Gary’s article, along with some peer-reviewed research from a couple prestigious medical schools, started what would become the low-carb craze in 2003. Since that time, Gary has been digesting everything he can about the history of nutrition, the facts and the fallacies, along with all the current research in the medical community, to present his alternative hypothesis in an amazingly detailed and easy to follow 600 page nutritional journey.

Most of what is in this book is well established within many circles in the medical community. Every Sunday night I head on over to PubMed and brush up on everything I can find about Heart Disease, Insulin Resistance, Metabolic Syndrome, and Obesity. While I have been exposed to many of the facts and studies presented in this book before, many of them I have not, and of those, a great deal are fairly disturbing. One item that stands out in particular is the revelation that the entire transition in the 70s to the current, widely held nutritional belief that dietary fat leads to heart disease and obesity is essentially a myth, generated by making huge inferences from studies that were largely inconclusive.

Another is that obese mothers usually produce obese babies due to metabolic changes in the newborn as a result of high blood sugar levels that cross the placenta. These heavy babies often become heavy adults, many of which are plagued with weight problems their entire lives. This is a cycle, brought on by massive dietary changes in the last 50 years, one of which potentially was the shift in a subset of the population from breast-feeding to formula (many of which were originally composed of almost entirely carbohydrates, even though breast milk contains hardly any carbohydrates in nature) that occurred years ago.

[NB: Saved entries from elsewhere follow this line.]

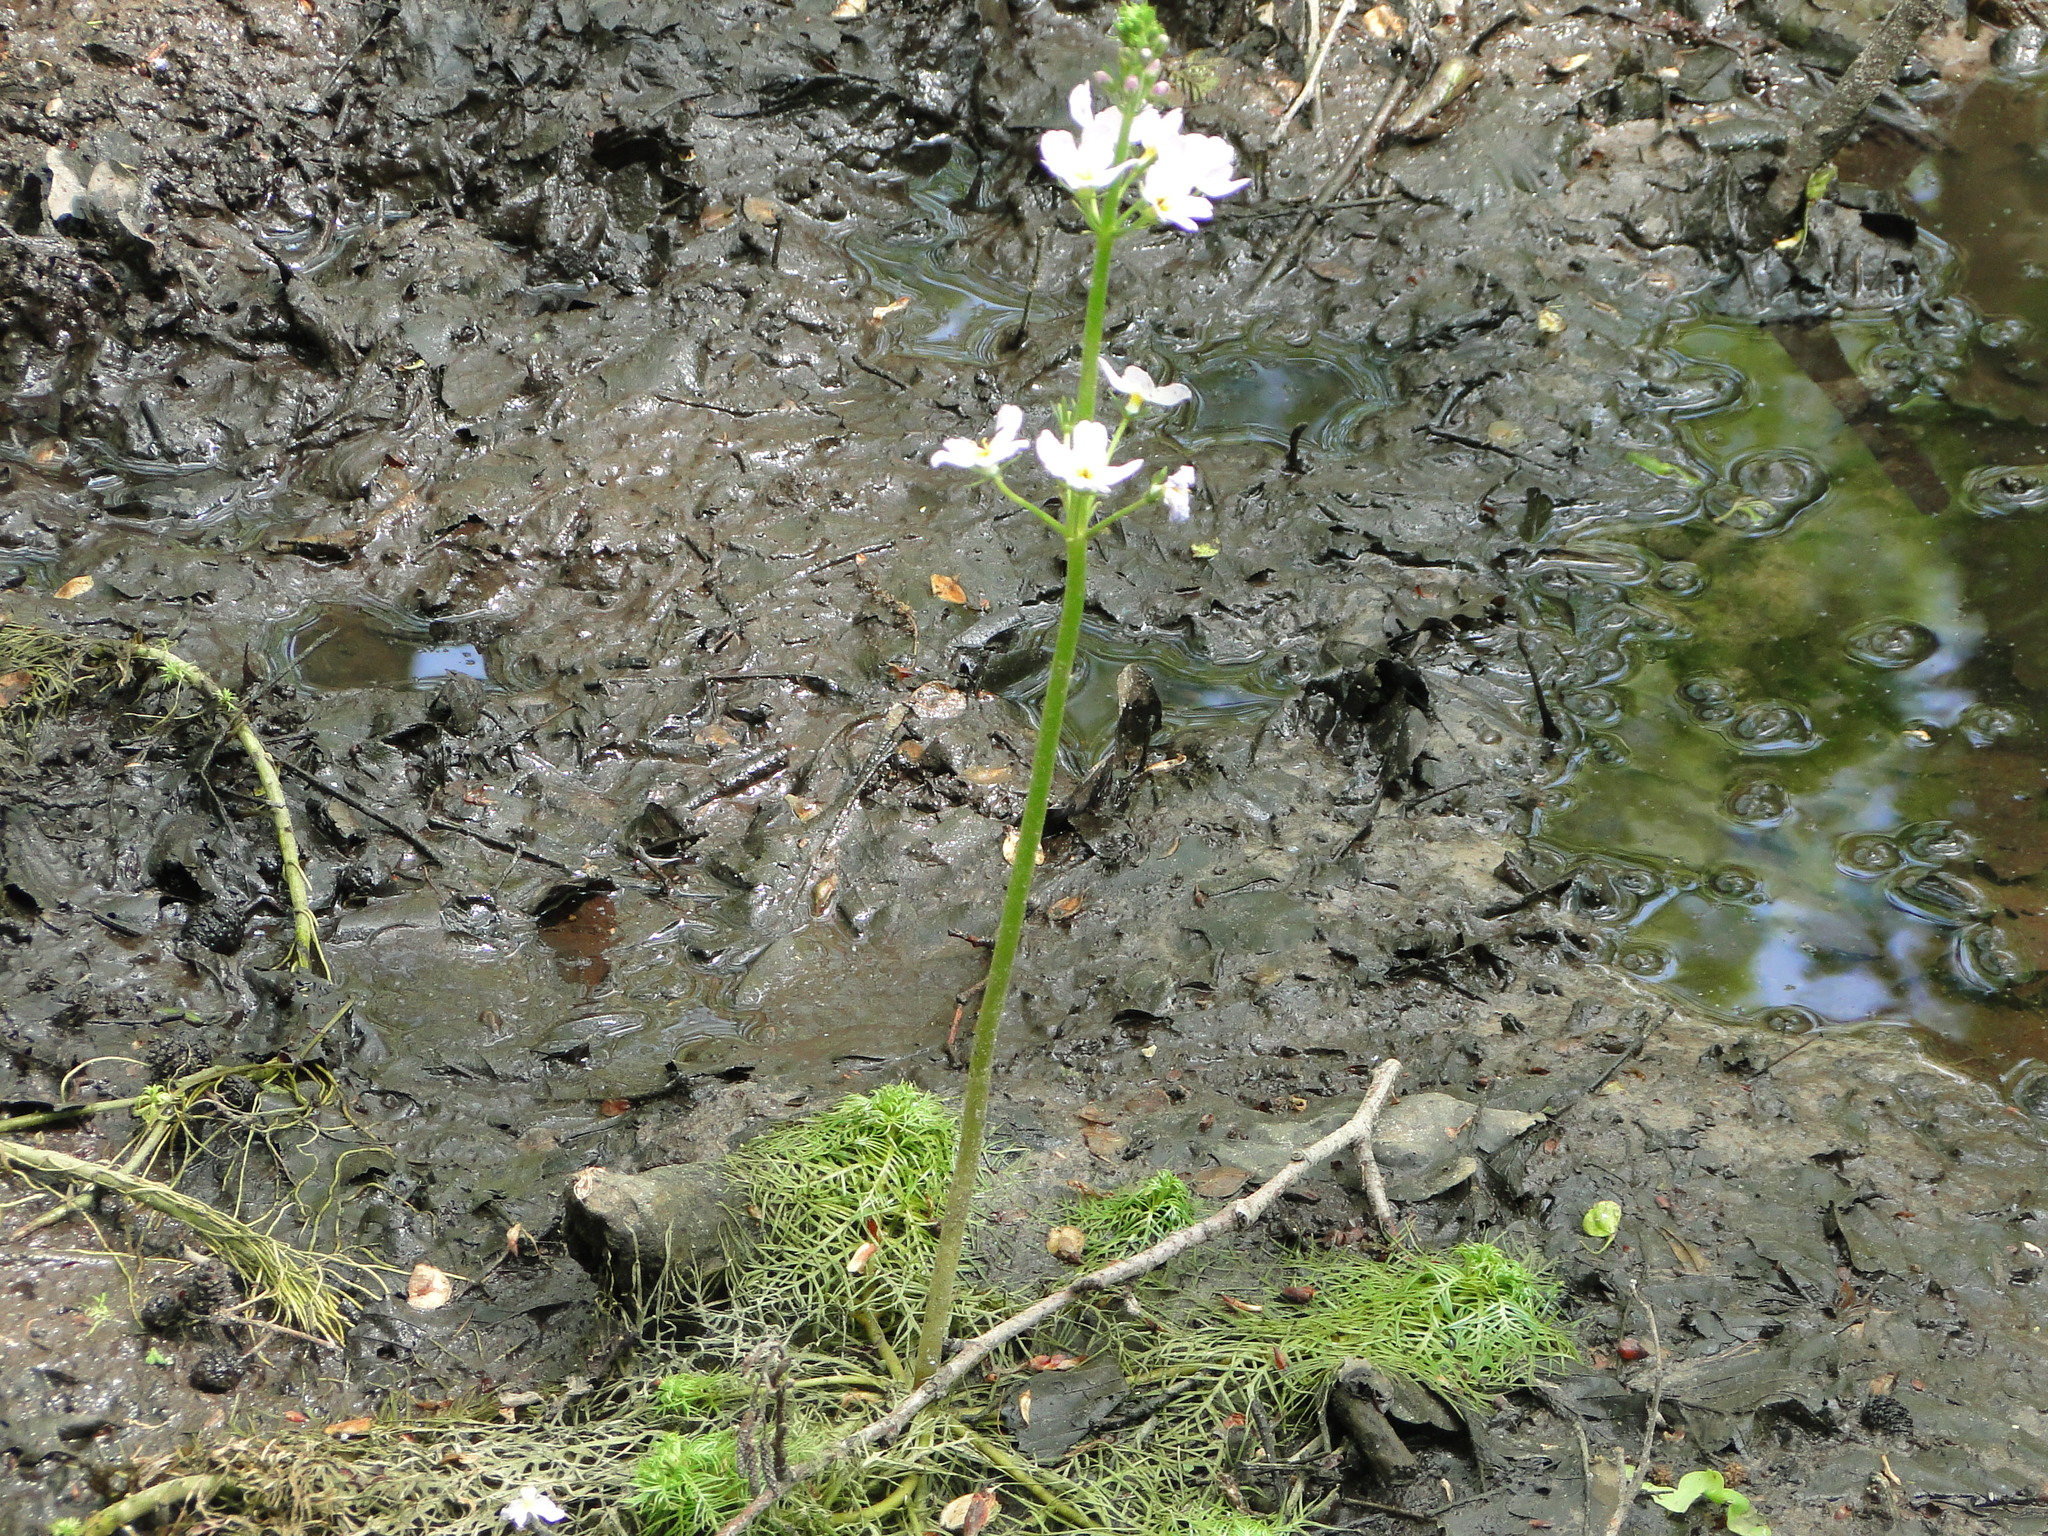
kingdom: Plantae
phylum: Tracheophyta
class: Magnoliopsida
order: Ericales
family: Primulaceae
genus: Hottonia
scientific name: Hottonia palustris
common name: Water-violet
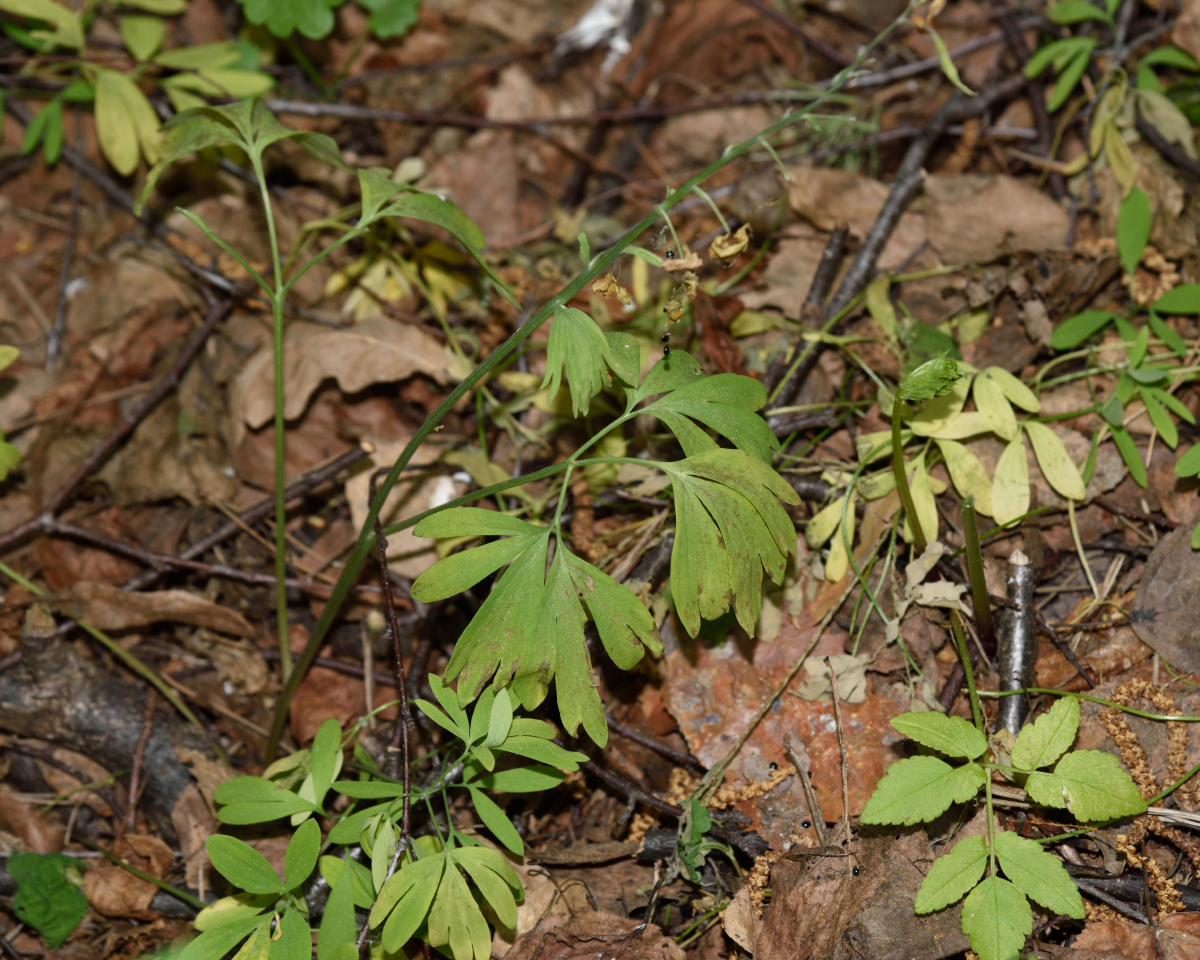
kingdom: Plantae
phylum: Tracheophyta
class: Magnoliopsida
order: Ranunculales
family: Papaveraceae
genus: Corydalis
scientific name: Corydalis solida
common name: Bird-in-a-bush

This book is creating shock waves right now because it essentially implies that what we currently know and understand about nutrition is incorrect, something I also began to believe the moment I was diagnosed with high blood pressure at the age of 25 (despite having spent the better part of a decade on a low-fat diet of less than 2000 calories per day).

Here’s a recent interview with Gary on television where his book is discussed with several prominent people in the medical community. I also want to point out that many people in the last 100 years have also believed as Gary does, and when they presented scientific studies to support their beliefs, were publicly ridiculed and often excommunicated in research circles. The fact that people not only are stopping to consider what Gary is proposing but are also enthusiastically agreeing with him indicates to me that the medical community is starting to realize, much like I did five years ago, that the current recommendations and understanding with regards to nutrition are either flawed or incomplete.

I can’t recommend this book enough, even if you’re a firm believer in the “a calorie is just a calorie” mantra or the “low-fat” hypothesis. I think Gary presents the information scientifically and impartially, and while it’s clear which side of the fence he is on, it is apparent that he got there by logical deduction based on the overwhelming evidence in favour of the alternative hypothesis.

There are many conclusions, recommendations and important observations in this book, one of which is a rather honest opinion about the current goals of the nutritional research community — Gary sums it up rather eloquently in the book’s epilogue:

Individuals who pursue research in this confluence of nutrition, obesity, and chronic disease are typically motivated by the desire to conserve our health and prevent disease. This is an admirable goal, and it undeniably requires reliable knowledge to achieve, but it can not be accomplished by allowing the goal to compromise the means, and this is what has happened. Practical considerations of what is too loosely defined as the “public health” have consistently been allowed to take precedence over the dispassionate, critical evaluation of evidence and the rigorous and meticulous experimentation that are required to establish reliable knowledge. The urge to simplify a complex scientific situation so that physicians can apply it and their patients and the public embrace it has taken precedence over the scientific obligation of presenting the evidence with relentless honesty. The result is an enormous enterprise dedicated in theory to determining the relationship between diet, obesity, and disease, while dedicated in practice to convincing everyone involved, and the lay public, most of all, that the answers are already known and always have been — an enterprise, in other words, the purports to be a science and yet functions like a religion.

I’ll wrote more on this in a few days. I have to collect my thoughts and figure out which parts I want to touch on.